Sultry Sunday #9 - The weekly "Pop Sensation" crossover

Slow week here at "Judge a Book" ... here's another cover from "Pop Sensation" to tide you over. Enjoy.


Paperback 161: Amazing Stories (December, 1956)

  • Contains: "A World of His Own" by Robert Silverberg and "Tracking Level" by Harlan Ellison
  • Cover artist: Ed Valigursky

Best things about this cover:

  • In the future, "Deal or No Deal" is a lot more interesting.
  • I'm pretty sure those ladies were not born ladies - it's nice to see that, in the future, transsexual and transgendered people will have steady work as game show hostesses
  • Man, that guy really wants to kill Howie Mandel. But then who doesn't?
  • This picture does not make it appear as if "Women Were His Pawns." Unless he's forcing them to act out some adolescent fantasy of his - I guess that's possible

Best things about this back cover:

  • I own one of these books!
  • Never before has the word "ANY" looked so exciting
  • If you don't look closely, you can almost miss the flying saucer mountain scape in the background
  • Love the unnecessary quotation marks around "top drawer" - do not love the quotation marks that open with "Handsome ... and then never close.

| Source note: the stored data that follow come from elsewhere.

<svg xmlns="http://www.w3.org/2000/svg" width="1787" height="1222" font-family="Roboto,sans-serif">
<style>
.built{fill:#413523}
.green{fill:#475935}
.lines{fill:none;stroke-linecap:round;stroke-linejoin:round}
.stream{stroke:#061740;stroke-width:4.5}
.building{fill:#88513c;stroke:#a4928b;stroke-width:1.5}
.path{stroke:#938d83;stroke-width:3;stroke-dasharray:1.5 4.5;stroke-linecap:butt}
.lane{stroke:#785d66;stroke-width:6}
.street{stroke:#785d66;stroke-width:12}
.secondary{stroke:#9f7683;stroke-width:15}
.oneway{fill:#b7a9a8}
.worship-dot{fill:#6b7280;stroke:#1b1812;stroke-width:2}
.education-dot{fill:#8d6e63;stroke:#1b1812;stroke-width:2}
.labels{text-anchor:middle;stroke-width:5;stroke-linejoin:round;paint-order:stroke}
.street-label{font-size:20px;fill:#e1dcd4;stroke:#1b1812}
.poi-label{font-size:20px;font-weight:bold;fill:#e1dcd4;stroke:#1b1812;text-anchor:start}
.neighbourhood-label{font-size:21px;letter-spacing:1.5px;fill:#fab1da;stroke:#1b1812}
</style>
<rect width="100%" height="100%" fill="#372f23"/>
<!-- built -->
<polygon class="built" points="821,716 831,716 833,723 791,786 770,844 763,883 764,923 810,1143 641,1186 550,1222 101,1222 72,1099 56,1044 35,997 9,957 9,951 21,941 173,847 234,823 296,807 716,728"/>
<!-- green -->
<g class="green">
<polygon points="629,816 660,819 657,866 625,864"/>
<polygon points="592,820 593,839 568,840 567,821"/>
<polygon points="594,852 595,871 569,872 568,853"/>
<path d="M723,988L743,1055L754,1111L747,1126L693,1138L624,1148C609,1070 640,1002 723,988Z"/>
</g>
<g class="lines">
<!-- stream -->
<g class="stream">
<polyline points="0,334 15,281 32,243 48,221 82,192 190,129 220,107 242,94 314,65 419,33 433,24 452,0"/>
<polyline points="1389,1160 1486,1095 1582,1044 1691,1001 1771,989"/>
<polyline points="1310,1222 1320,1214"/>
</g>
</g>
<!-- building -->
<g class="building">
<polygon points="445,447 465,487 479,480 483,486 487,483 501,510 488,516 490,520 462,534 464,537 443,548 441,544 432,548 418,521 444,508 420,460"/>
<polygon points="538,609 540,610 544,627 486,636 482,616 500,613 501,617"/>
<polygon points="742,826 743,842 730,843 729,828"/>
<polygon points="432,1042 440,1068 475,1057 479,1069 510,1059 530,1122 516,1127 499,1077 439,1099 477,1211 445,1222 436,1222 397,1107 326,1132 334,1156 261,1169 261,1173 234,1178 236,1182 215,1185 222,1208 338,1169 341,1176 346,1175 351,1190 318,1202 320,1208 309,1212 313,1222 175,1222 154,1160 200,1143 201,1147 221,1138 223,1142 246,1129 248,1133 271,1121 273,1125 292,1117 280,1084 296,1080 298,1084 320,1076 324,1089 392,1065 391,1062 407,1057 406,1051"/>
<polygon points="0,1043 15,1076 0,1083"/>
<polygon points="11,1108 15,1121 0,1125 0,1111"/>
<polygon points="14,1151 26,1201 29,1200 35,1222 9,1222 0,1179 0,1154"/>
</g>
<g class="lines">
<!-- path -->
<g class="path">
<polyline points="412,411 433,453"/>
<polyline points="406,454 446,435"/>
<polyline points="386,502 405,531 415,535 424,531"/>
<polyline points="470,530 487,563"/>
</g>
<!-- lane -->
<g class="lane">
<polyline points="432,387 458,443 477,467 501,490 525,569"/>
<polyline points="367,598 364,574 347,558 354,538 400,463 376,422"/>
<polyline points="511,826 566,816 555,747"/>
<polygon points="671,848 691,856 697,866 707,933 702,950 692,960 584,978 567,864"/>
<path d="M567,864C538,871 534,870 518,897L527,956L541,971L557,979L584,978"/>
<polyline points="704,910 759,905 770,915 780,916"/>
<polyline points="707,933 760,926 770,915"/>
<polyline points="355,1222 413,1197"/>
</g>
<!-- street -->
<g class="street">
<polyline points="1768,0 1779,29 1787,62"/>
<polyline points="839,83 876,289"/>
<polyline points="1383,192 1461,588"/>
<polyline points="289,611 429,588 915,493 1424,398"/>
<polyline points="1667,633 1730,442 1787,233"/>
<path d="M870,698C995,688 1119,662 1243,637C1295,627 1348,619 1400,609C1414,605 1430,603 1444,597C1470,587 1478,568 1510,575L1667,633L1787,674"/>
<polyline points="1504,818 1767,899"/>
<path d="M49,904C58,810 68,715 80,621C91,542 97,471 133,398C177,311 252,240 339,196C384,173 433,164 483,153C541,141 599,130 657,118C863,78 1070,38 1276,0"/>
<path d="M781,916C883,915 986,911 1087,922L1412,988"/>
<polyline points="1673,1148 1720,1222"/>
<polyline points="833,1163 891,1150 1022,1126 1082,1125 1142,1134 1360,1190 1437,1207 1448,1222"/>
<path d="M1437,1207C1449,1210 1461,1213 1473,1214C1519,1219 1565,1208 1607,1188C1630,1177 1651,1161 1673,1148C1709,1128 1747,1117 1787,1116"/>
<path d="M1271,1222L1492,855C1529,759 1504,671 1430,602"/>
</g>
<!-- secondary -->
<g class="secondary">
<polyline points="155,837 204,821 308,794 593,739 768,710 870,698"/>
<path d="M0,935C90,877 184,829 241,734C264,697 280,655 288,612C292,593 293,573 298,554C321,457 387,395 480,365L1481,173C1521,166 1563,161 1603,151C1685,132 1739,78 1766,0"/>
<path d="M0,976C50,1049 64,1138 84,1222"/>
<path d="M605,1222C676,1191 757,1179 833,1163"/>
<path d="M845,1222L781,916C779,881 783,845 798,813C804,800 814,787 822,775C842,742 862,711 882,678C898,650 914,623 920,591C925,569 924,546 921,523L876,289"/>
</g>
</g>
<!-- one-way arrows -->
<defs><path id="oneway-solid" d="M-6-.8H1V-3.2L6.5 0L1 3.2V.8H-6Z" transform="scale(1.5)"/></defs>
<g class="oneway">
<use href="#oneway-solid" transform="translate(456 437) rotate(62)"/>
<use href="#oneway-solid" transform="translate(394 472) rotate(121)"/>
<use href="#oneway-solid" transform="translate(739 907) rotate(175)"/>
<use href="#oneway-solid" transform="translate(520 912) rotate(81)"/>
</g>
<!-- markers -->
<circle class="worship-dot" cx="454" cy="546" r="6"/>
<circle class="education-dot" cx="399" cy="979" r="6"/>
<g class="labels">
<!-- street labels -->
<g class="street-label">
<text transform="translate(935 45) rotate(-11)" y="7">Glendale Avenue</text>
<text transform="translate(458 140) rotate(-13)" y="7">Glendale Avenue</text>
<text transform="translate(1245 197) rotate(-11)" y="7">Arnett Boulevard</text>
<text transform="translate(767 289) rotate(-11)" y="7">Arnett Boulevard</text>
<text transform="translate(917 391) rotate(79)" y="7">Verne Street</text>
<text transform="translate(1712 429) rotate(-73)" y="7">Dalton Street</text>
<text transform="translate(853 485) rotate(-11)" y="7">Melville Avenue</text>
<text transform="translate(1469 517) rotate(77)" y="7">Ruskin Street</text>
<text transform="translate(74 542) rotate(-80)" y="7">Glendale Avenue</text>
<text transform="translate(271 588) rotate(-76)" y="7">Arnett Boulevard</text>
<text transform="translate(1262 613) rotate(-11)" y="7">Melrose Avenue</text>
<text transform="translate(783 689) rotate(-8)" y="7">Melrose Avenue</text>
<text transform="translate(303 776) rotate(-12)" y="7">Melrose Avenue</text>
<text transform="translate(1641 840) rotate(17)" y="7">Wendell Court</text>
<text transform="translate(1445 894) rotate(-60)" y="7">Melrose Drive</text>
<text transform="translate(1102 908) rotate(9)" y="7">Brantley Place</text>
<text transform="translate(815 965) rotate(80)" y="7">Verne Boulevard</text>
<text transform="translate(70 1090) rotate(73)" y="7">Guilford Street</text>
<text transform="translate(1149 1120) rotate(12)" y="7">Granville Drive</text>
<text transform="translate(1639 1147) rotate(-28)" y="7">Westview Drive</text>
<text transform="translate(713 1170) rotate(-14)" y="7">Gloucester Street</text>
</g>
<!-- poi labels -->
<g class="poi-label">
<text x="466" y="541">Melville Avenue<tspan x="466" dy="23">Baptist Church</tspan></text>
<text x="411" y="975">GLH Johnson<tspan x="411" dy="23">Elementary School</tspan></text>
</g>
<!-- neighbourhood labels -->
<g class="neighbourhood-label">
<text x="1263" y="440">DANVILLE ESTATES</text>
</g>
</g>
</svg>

Spine-tingling!
  • Ad copy always hyphenates "science-fiction," while the book covers themselves Never do. Eeeeerie.
  • I love how specific they are about the amount I would normally be paying ... "$8.65, you say ... oh my."

Page 123~

[click image to enlarge]
  • "Would you ... become a peeping tom?" - they really know their audience, I think
  • "The Space Club" appears to be a kind of asexual personals section for the Nerdiest People On Earth.



Lily said...

See Women were his pawns, not drag queens. That must be his problem.

capewood said...

I was a member of the Science Fiction Book Club in the late 1960's. I was suckered in by a similar offer. I was a member for 3-4 years. Many years later, like in the early 1980s, and several addresses later, I received a letter from them asking me to rejoin. It was mailed to my current address. Long memories I guess, but how did they find me?